**Description of the task:** Count every line of the listing where the string "diaminobenzidine" occurs, and reply with the count alone.

**Available data:**
* * *
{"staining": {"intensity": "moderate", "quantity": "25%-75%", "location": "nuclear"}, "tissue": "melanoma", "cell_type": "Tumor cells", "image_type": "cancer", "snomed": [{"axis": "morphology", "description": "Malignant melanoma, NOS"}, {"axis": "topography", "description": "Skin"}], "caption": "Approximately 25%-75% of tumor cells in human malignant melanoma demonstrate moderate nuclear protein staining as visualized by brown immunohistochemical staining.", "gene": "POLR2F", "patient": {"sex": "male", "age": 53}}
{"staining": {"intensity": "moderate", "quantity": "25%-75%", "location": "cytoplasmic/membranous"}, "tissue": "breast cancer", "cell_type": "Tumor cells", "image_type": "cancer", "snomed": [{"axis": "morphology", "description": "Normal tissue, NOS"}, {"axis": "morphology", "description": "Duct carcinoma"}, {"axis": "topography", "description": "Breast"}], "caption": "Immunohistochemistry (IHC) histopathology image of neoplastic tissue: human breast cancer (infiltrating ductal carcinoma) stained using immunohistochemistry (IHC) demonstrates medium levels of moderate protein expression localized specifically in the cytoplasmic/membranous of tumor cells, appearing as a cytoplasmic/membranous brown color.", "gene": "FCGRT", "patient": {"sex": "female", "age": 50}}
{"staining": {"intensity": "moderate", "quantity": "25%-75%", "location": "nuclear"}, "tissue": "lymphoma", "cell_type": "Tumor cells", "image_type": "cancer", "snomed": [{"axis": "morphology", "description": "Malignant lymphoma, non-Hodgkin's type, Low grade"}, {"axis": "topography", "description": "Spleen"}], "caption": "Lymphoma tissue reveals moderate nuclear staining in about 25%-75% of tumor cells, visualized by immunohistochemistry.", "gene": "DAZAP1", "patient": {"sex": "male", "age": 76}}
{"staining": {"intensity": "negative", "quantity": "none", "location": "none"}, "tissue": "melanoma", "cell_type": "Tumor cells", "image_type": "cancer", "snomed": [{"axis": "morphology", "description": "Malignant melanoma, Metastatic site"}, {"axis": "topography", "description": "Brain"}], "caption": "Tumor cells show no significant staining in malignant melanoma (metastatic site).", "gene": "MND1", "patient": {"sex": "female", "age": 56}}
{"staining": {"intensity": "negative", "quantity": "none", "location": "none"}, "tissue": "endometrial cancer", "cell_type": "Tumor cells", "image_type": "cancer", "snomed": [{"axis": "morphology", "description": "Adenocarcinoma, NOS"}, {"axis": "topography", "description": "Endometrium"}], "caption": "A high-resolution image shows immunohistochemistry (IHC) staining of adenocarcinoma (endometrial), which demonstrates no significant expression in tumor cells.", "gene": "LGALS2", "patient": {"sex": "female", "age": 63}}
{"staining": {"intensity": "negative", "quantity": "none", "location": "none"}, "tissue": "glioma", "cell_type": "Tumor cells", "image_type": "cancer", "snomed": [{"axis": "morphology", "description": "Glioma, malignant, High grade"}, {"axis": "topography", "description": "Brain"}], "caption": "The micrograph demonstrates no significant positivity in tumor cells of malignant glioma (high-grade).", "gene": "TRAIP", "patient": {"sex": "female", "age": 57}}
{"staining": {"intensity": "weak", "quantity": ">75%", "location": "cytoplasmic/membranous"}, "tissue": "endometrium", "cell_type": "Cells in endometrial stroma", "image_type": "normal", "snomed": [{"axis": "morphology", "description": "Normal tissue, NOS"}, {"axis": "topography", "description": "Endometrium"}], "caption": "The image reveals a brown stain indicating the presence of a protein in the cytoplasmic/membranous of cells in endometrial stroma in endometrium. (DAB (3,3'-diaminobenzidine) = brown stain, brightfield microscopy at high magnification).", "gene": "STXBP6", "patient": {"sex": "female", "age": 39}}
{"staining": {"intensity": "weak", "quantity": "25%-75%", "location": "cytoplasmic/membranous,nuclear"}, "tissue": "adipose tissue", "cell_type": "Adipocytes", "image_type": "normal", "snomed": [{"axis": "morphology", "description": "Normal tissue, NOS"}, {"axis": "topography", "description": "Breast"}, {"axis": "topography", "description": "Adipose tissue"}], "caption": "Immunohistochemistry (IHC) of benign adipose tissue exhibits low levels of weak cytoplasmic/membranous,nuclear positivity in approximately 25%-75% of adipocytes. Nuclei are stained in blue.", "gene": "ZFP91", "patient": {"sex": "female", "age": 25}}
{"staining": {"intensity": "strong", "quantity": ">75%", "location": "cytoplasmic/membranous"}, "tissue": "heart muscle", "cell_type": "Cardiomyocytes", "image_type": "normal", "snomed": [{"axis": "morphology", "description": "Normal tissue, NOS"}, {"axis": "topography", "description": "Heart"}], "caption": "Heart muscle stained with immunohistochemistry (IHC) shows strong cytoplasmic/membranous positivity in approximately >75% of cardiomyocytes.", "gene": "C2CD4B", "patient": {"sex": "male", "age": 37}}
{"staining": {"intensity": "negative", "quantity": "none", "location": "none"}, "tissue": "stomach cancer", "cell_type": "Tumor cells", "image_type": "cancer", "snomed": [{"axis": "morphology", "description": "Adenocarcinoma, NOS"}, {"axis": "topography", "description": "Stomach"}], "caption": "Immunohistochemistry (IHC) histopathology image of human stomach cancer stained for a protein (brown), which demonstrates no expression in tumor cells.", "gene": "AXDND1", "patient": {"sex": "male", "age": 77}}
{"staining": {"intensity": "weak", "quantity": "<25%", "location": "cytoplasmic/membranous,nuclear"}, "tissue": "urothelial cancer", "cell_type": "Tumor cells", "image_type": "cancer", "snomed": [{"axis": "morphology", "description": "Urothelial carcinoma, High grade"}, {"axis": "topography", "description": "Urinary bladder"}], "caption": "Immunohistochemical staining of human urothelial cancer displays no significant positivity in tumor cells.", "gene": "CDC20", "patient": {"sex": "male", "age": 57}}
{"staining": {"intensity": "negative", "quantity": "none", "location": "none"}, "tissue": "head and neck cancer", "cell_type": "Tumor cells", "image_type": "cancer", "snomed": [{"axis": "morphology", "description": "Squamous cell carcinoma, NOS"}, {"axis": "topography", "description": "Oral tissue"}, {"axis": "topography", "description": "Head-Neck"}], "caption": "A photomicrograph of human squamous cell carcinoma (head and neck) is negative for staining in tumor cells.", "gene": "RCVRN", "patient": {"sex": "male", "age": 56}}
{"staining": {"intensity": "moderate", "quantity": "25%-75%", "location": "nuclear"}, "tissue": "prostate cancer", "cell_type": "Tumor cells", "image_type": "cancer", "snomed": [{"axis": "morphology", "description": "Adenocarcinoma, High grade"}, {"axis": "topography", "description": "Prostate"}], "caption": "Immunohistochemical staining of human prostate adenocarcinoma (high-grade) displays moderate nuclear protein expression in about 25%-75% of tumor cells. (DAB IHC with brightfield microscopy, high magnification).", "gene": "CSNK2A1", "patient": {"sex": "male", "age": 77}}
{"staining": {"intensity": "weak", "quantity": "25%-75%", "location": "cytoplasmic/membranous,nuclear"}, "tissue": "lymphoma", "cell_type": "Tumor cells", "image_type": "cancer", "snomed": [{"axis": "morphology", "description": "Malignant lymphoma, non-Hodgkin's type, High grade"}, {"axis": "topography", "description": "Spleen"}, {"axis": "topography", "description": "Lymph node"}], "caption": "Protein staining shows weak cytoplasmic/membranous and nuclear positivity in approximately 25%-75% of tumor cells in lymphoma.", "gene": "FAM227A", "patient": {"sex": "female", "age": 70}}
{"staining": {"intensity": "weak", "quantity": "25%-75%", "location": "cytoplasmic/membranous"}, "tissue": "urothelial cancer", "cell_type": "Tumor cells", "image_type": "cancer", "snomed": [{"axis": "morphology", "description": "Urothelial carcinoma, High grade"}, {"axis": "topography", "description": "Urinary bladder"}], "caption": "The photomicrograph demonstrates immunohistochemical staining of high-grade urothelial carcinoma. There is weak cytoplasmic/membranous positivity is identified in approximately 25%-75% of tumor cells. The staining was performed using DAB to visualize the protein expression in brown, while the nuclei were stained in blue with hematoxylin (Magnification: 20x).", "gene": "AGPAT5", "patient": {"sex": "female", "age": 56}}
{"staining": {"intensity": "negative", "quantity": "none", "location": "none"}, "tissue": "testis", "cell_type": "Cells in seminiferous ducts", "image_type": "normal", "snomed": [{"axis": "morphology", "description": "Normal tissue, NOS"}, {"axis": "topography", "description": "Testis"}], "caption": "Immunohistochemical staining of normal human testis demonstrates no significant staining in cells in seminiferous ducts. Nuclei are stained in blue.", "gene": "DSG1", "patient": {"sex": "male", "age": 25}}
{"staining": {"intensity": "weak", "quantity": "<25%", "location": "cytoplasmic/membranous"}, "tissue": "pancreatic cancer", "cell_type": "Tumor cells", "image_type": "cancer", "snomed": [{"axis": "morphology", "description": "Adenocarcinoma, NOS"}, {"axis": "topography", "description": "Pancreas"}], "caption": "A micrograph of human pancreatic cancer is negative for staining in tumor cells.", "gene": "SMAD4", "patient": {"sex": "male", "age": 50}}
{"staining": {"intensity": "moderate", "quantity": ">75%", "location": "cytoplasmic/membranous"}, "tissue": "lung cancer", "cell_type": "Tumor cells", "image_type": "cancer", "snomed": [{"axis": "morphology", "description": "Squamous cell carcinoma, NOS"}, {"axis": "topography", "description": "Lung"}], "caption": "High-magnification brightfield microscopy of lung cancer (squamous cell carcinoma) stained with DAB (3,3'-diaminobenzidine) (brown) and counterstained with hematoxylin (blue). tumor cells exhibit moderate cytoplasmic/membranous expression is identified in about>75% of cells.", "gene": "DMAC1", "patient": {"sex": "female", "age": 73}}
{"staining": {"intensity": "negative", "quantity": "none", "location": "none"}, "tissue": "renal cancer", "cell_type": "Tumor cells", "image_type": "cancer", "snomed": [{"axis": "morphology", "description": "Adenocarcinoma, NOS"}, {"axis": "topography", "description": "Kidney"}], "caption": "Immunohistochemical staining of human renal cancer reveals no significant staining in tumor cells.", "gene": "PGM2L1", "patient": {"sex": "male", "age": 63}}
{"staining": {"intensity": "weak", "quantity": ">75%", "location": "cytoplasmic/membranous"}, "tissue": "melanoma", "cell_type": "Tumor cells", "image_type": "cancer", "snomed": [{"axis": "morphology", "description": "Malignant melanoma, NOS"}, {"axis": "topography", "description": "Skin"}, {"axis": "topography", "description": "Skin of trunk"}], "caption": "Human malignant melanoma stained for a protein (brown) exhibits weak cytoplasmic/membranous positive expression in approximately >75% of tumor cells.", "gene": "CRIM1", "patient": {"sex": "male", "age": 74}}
* * *
**Solution to this task:** 2